参加したのは女性4人を含む19人。午前9時に大会が始まった。しかし、こつやポイントを熟知している過去の名人ら常連さえ釣果を積み上げられず皆、厳しい展開に。「小さな魚信はあるが、掛からない」と悩ましい状況が続いた。
そうした中、沖側に釣座を構えた菊地さんは、薄いながらも群れの回遊時に手返しよく魚を釣り上げた。20匹台に乗る人が少ない極めて渋い状況下だけに、釣果発表の際は参加者から称賛の拍手が送られた。
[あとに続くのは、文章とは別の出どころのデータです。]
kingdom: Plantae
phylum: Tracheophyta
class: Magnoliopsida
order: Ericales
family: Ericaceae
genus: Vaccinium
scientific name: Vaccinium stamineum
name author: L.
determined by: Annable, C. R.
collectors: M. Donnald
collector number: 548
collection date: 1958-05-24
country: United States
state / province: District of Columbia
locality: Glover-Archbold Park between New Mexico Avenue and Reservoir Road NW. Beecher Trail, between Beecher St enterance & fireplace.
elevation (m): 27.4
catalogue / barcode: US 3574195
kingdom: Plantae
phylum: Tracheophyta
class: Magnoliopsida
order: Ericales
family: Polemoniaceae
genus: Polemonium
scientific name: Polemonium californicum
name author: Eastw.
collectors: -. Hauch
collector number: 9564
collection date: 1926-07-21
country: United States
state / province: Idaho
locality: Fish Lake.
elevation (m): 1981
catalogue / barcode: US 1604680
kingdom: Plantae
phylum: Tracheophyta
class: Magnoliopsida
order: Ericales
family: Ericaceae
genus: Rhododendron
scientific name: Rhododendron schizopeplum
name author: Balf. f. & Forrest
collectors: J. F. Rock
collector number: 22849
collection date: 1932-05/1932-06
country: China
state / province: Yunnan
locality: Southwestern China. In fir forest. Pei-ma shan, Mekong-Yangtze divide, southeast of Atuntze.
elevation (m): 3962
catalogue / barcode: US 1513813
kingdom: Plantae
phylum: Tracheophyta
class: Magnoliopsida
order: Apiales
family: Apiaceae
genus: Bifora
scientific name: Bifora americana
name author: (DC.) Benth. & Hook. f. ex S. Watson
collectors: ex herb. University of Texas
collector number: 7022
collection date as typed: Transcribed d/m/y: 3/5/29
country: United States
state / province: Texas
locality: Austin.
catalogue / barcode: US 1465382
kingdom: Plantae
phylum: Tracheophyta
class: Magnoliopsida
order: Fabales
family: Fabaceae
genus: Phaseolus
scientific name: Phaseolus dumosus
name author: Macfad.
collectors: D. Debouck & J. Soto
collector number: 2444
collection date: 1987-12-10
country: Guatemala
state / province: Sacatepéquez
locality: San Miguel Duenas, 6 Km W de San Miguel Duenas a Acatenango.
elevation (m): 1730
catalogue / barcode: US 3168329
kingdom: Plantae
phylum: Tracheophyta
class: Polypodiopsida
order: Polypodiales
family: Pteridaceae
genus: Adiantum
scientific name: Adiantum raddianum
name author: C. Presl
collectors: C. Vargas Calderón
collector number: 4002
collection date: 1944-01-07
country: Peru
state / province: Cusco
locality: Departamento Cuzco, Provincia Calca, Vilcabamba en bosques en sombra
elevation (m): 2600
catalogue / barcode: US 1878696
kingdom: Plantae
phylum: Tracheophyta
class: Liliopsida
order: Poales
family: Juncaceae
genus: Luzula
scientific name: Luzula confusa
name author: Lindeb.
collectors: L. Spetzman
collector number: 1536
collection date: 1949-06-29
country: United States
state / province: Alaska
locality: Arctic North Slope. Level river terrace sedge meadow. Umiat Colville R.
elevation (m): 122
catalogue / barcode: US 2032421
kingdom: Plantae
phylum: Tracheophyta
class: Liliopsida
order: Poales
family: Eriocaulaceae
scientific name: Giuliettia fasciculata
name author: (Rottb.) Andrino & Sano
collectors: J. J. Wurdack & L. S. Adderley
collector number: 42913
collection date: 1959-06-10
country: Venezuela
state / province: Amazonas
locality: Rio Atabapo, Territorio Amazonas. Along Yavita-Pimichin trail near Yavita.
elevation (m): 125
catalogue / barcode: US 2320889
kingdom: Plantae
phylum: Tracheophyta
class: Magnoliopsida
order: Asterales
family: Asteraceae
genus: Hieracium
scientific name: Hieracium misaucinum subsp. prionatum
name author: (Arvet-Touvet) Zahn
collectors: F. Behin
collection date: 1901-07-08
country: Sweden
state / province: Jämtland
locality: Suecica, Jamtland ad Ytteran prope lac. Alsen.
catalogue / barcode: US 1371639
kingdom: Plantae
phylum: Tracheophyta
菊地さんは”ホーム”のポロト湖では1日600匹を釣る達人。さおは「穂先の3センチを非常に軟らかくしている」のが特徴で、「どんな小さなワカサギでも確実に当たりを取れる」と言い切る。穂先は農業資材を転用した自作。仕掛けは0・8号の10本針で、餌のサシは3分の1に刻んで付ける。軟らかいさお先が凍りつかないようバーナーで温風を吹き付け、少ないチャンス(魚信)を確実に捉えて優勝を果たした。
「名人戦は3回目の挑戦。去年も一昨年も2位だったのでうれしい」と喜ぶ菊地さん。大会終了後の表彰式で同センターの守屋久義理事長から栄光の「名人キャップ」と記念品が贈られた。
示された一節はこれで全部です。